Set down the data again exactly. Pictures are not part of the copy.

▸ **SOURCE RECORDS**
>>>>>
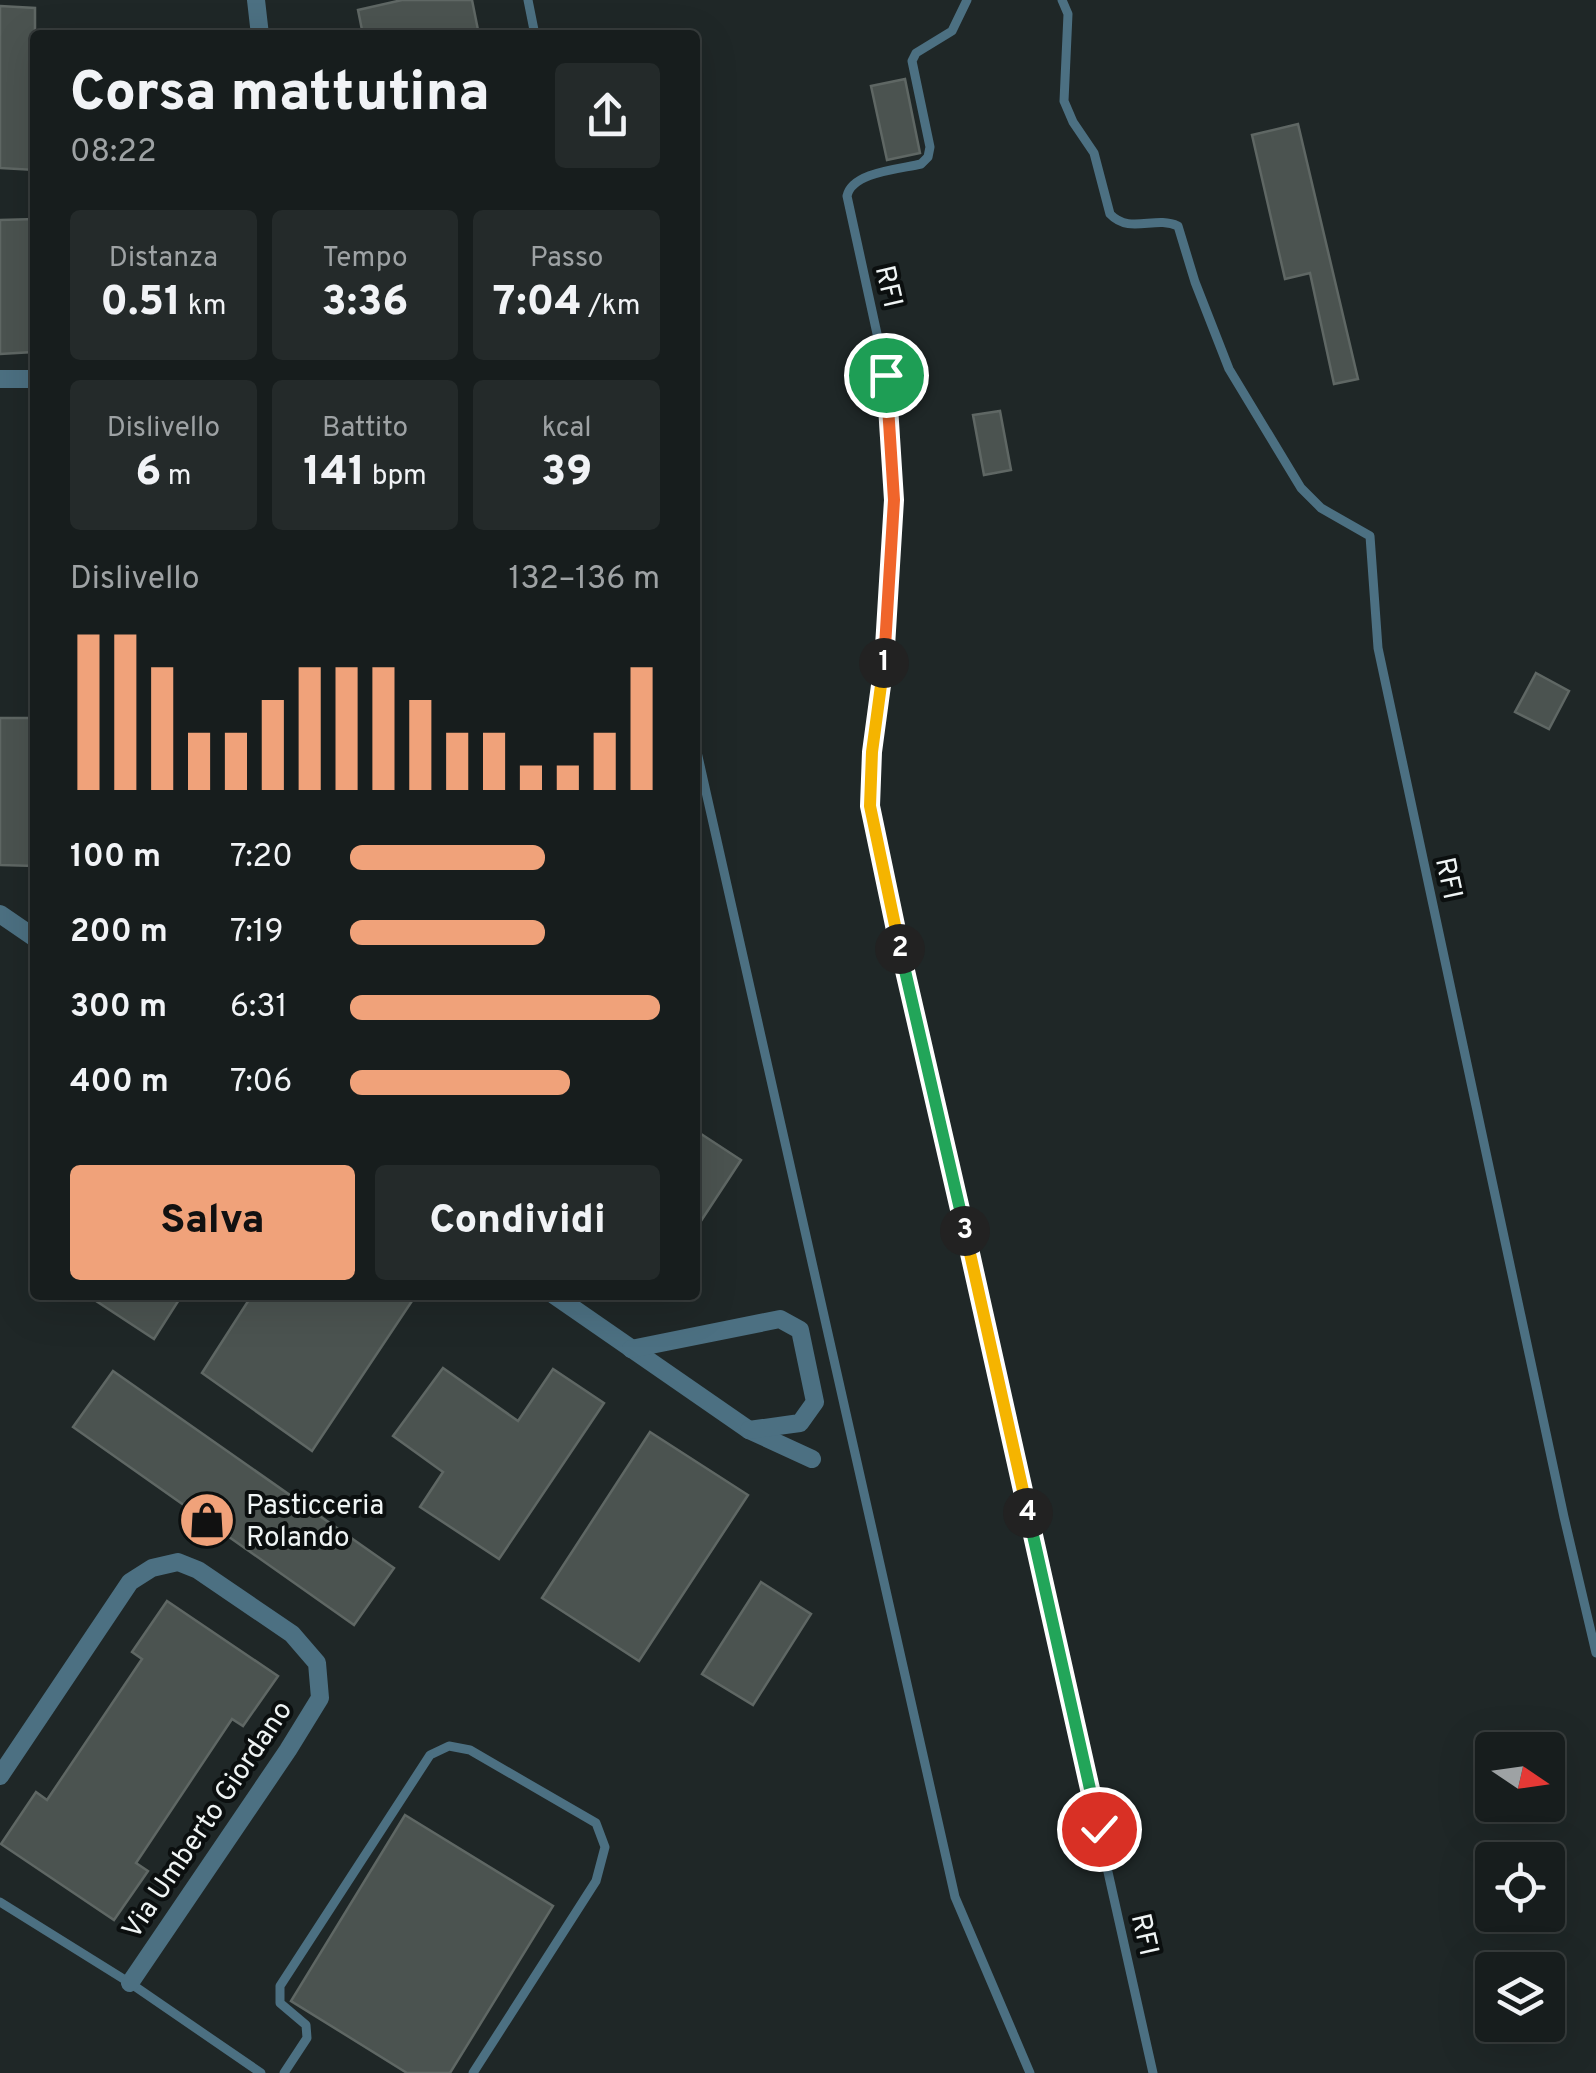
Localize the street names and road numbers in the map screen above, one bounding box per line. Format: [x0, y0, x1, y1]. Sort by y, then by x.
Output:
street label: RFI [865, 262, 909, 311]
street label: RFI [1425, 854, 1469, 903]
street label: Via Umberto Giordano [115, 1695, 302, 1947]
street label: RFI [1121, 1910, 1165, 1959]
<<<<<
▸ **SOLUTION TO THIS EXERCISE**
Localize the street names and road numbers in the map screen above, one bounding box per line. Format: [x0, y0, x1, y1]. Sort by y, then by x.
Output:
street label: RFI [865, 262, 909, 311]
street label: RFI [1425, 854, 1469, 903]
street label: Via Umberto Giordano [115, 1695, 302, 1947]
street label: RFI [1121, 1910, 1165, 1959]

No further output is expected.